» **EXERCISE PROMPT**:
Can you reproduce, unchanged, the lines of the listing from its very first line through the line that contains "Silkylé busca que sus", with both of those lines included?

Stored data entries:
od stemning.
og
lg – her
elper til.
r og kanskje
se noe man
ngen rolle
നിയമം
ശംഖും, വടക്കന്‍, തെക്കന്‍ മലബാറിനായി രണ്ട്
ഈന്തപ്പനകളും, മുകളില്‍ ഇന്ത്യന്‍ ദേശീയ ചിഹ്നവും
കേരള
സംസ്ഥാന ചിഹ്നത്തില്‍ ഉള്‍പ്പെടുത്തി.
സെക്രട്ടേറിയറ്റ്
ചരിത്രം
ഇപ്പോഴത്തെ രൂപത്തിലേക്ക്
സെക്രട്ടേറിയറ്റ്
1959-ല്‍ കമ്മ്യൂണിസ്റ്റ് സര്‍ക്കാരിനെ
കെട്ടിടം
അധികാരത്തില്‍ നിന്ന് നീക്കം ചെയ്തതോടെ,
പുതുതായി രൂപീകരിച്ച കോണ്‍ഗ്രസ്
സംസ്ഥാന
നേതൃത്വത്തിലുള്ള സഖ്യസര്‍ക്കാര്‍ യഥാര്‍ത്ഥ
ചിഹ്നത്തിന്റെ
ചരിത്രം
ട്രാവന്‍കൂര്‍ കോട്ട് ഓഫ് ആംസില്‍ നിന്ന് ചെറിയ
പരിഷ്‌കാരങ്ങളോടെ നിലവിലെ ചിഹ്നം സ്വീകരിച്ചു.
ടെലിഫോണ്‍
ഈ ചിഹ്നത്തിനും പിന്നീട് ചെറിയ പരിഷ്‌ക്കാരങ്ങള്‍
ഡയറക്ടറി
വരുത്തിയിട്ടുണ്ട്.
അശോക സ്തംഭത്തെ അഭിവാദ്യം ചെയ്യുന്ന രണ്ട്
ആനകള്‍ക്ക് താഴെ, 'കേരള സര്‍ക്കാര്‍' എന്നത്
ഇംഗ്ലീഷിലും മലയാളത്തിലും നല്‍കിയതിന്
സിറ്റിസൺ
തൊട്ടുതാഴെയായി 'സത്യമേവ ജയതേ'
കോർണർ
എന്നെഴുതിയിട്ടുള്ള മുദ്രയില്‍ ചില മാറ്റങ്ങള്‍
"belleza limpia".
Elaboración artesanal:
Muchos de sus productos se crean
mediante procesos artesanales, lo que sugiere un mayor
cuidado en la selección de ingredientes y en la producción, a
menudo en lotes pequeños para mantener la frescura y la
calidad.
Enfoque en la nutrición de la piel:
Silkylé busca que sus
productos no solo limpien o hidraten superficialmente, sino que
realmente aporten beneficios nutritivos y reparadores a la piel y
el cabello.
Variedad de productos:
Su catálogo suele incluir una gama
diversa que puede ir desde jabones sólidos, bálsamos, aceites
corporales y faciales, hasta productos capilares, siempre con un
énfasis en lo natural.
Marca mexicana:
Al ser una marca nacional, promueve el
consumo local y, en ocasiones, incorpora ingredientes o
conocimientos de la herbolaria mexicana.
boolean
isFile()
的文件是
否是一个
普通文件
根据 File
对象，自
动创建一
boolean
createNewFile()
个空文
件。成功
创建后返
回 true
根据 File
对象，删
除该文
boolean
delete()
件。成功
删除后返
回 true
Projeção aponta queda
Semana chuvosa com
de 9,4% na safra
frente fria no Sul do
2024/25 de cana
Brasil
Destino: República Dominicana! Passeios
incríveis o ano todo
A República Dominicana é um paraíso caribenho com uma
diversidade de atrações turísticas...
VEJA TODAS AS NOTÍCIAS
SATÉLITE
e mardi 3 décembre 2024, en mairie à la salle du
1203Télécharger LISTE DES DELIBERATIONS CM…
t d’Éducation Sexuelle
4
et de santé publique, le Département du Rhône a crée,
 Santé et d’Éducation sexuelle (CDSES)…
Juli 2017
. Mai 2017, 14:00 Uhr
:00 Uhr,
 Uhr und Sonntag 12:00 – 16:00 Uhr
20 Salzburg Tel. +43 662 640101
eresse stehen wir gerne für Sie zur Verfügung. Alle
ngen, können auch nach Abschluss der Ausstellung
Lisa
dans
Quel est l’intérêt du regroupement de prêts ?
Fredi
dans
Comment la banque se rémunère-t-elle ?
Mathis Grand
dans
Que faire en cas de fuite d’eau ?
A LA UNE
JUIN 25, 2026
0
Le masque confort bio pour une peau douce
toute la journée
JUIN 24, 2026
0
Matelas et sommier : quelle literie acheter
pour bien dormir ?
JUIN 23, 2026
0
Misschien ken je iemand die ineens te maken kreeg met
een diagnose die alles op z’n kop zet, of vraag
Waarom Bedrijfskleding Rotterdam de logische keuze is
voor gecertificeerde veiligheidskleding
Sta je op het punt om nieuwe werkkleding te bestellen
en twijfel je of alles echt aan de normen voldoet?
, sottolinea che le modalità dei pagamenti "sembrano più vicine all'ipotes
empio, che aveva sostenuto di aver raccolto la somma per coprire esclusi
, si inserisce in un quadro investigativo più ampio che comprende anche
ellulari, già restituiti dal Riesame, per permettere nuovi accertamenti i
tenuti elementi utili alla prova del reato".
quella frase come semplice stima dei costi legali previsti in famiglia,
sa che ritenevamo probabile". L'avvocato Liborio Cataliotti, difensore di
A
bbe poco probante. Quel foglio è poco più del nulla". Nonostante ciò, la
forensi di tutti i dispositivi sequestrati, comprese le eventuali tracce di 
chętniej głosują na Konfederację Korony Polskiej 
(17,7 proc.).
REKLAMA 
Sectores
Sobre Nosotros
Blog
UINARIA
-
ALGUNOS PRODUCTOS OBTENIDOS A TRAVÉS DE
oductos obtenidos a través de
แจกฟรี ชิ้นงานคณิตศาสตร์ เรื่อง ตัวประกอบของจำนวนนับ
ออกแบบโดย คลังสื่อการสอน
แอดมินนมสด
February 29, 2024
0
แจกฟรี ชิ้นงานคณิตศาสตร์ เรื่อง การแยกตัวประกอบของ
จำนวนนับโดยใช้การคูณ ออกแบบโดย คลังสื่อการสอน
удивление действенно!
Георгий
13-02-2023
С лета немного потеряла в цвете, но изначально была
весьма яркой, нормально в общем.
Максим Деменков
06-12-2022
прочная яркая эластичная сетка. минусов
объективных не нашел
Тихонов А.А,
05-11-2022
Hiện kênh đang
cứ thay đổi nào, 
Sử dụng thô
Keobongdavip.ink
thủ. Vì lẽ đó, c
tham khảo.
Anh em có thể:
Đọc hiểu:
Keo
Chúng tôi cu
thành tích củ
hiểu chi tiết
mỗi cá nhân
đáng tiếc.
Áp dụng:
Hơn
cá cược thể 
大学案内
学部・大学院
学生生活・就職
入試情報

» **SOLUTION TO THE PROBLEM**:
od stemning.
og
lg – her
elper til.
r og kanskje
se noe man
ngen rolle
നിയമം
ശംഖും, വടക്കന്‍, തെക്കന്‍ മലബാറിനായി രണ്ട്
ഈന്തപ്പനകളും, മുകളില്‍ ഇന്ത്യന്‍ ദേശീയ ചിഹ്നവും
കേരള
സംസ്ഥാന ചിഹ്നത്തില്‍ ഉള്‍പ്പെടുത്തി.
സെക്രട്ടേറിയറ്റ്
ചരിത്രം
ഇപ്പോഴത്തെ രൂപത്തിലേക്ക്
സെക്രട്ടേറിയറ്റ്
1959-ല്‍ കമ്മ്യൂണിസ്റ്റ് സര്‍ക്കാരിനെ
കെട്ടിടം
അധികാരത്തില്‍ നിന്ന് നീക്കം ചെയ്തതോടെ,
പുതുതായി രൂപീകരിച്ച കോണ്‍ഗ്രസ്
സംസ്ഥാന
നേതൃത്വത്തിലുള്ള സഖ്യസര്‍ക്കാര്‍ യഥാര്‍ത്ഥ
ചിഹ്നത്തിന്റെ
ചരിത്രം
ട്രാവന്‍കൂര്‍ കോട്ട് ഓഫ് ആംസില്‍ നിന്ന് ചെറിയ
പരിഷ്‌കാരങ്ങളോടെ നിലവിലെ ചിഹ്നം സ്വീകരിച്ചു.
ടെലിഫോണ്‍
ഈ ചിഹ്നത്തിനും പിന്നീട് ചെറിയ പരിഷ്‌ക്കാരങ്ങള്‍
ഡയറക്ടറി
വരുത്തിയിട്ടുണ്ട്.
അശോക സ്തംഭത്തെ അഭിവാദ്യം ചെയ്യുന്ന രണ്ട്
ആനകള്‍ക്ക് താഴെ, 'കേരള സര്‍ക്കാര്‍' എന്നത്
ഇംഗ്ലീഷിലും മലയാളത്തിലും നല്‍കിയതിന്
സിറ്റിസൺ
തൊട്ടുതാഴെയായി 'സത്യമേവ ജയതേ'
കോർണർ
എന്നെഴുതിയിട്ടുള്ള മുദ്രയില്‍ ചില മാറ്റങ്ങള്‍
"belleza limpia".
Elaboración artesanal:
Muchos de sus productos se crean
mediante procesos artesanales, lo que sugiere un mayor
cuidado en la selección de ingredientes y en la producción, a
menudo en lotes pequeños para mantener la frescura y la
calidad.
Enfoque en la nutrición de la piel:
Silkylé busca que sus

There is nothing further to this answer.